Suzy sighed theatrically. ‘Italy of all places. Can you imagine? Wouldn’t you just love to be in Milan at the moment with some gorgeous, illicit hunk?’ She poked me playfully in the ribs once again. I wanted to poke her, not so playfully, in the eye with a rusty nail. ‘Hang on a minute, I’ve got a photo of him! Ginny Fairweather – do you know Ginny? Lovely girl, but a bit of a monkey, like Mandy. Well, Ginny happened to bump into them in Milan – she was there for the new spring collection, lucky girl, and caught them red-handed. What a scream she is! Anyway, caught them on her BlackBerry and emailed the photos to me this morning. Did I recognise Mandy’s new man? Who was he? Well, for once, I was one up on Ginny. Recognised him immediately from that dinner party. I mean, how can you forget those devastating e
yes? Hang on, here we are. What do you think of that? Do you remember him now?’
Suzy thrust her mobile phone under my nose. Nick was sitting at what looked to be a café table, both arms wrapped tightly round Mandy. Her head was buried into his chest and he appeared to be kissing her hair, his eyes almost closed.
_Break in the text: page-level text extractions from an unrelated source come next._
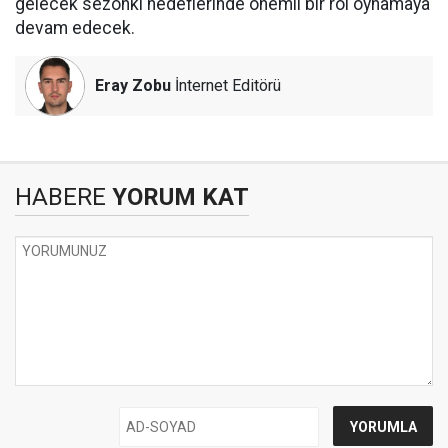
gelecek sezonki hedeflerinde önemli bir rol oynamaya
devam edecek.
Eray Zobu
İnternet Editörü
HABERE
YORUM KAT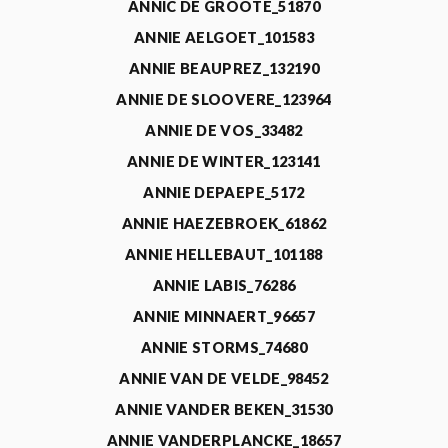
ANNIC DE GROOTE_51870
ANNIE AELGOET_101583
ANNIE BEAUPREZ_132190
ANNIE DE SLOOVERE_123964
ANNIE DE VOS_33482
ANNIE DE WINTER_123141
ANNIE DEPAEPE_5172
ANNIE HAEZEBROEK_61862
ANNIE HELLEBAUT_101188
ANNIE LABIS_76286
ANNIE MINNAERT_96657
ANNIE STORMS_74680
ANNIE VAN DE VELDE_98452
ANNIE VANDER BEKEN_31530
ANNIE VANDERPLANCKE_18657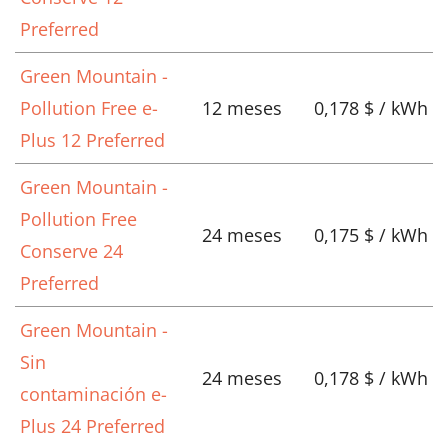
Preferred
Green Mountain -
Pollution Free e-
12 meses
0,178 $ / kWh
Plus 12 Preferred
Green Mountain -
Pollution Free
24 meses
0,175 $ / kWh
Conserve 24
Preferred
Green Mountain -
Sin
24 meses
0,178 $ / kWh
contaminación e-
Plus 24 Preferred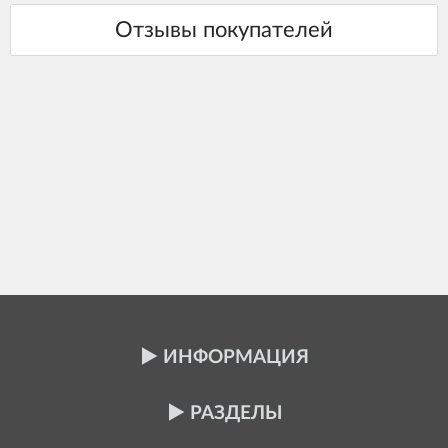
ИНФОРМАЦИЯ
РАЗДЕЛЫ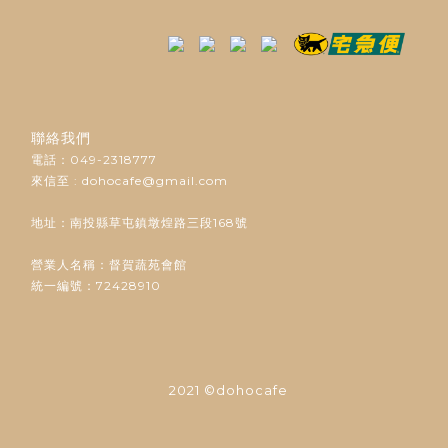
聯絡我們
電話：049-2318777
來信至 : dohocafe@gmail.com
地址：南投縣草屯鎮墩煌路三段168號
營業人名稱：督賀蔬苑會館
統一編號：72428910
2021 ©dohocafe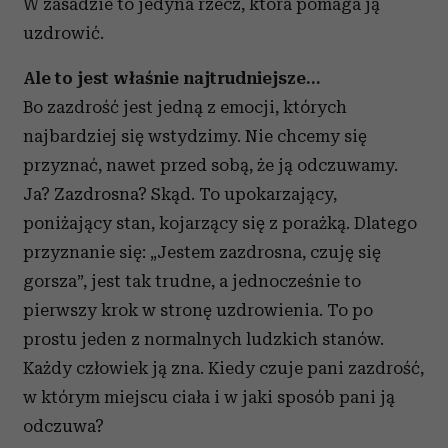
W zasadzie to jedyna rzecz, która pomaga ją
uzdrowić.
Ale to jest właśnie najtrudniejsze…
Bo zazdrość jest jedną z emocji, których
najbardziej się wstydzimy. Nie chcemy się
przyznać, nawet przed sobą, że ją odczuwamy.
Ja? Zazdrosna? Skąd. To upokarzający,
poniżający stan, kojarzący się z porażką. Dlatego
przyznanie się: „Jestem zazdrosna, czuję się
gorsza”, jest tak trudne, a jednocześnie to
pierwszy krok w stronę uzdrowienia. To po
prostu jeden z normalnych ludzkich stanów.
Każdy człowiek ją zna. Kiedy czuje pani zazdrość,
w którym miejscu ciała i w jaki sposób pani ją
odczuwa?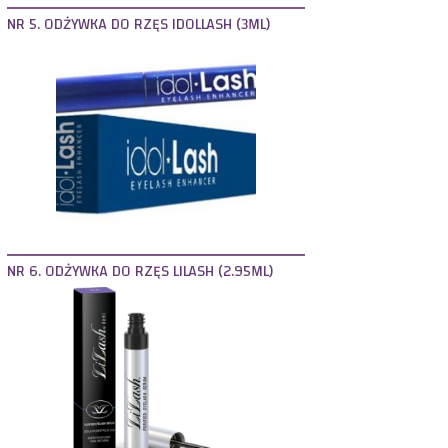
NR 5. ODŻYWKA DO RZĘS IDOLLASH (3ML)
NR 6. ODŻYWKA DO RZĘS LILASH (2.95ML)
Suzy drew breath for a nano-second before going on, ‘We’d actually got two days at The Sanctuary booked as well. Thought we’d treat ourselves to a bit of pampering. But then she tells me that Mick has rung her up from Italy. Says he desperately needs her in Milan. Can’t be there without her.’
‘Nick,’ I said through gritted teeth.
‘Sorry? Oh yes, Nick.’ Suzy looked at me, eyebrows raised. ‘Ah, you do know who I mean, then. Gorgeous isn’t he? Anyway, there goes our little treat. Don’t suppose you’re available? I do so hate going off (she pronounced it ‘orff’) on my jollies tout seul.’ Suzy turned to look at me, saw the pile of unmarked books that was threatening to fall off my desk, and sighed, ‘No, I think not.’
‘I need to get off, Suzy,’ I said, wanting to be away from her. ‘I have my younger daughter to pick up. She wasn’t too well this morning.’ I looked directly at her before adding meaningfully, ‘And she’s missing her daddy terribly.’
Suzy reached for her bag, searching for her car keys, totally oblivious to my last comment. Turning her lollipop-head to me, eyes wide with horror she squeaked, ‘There’s something in there. Something that certainly wasn’t there an hour ago.’
‘What do you mean, “something”? What kind of something?’
Gingerly, Suzy opened the bag fully before dropping it in fright. ‘Good God, Harriet, there’s a rat in there.’
I picked up her bag and held it at arm’s length. Nothing seemed to be moving. Was she having some sort of hallucination? Perhaps she was an alcoholic and regularly saw elephants coming out of the wall and rats in her bag. Putting the bag onto my desk, I peered in. There, supine on top of soft, black leather gloves and an expensive-looking wallet, at the climax of his very last adventure, was a peaceful, but obviously very dead, Humbug.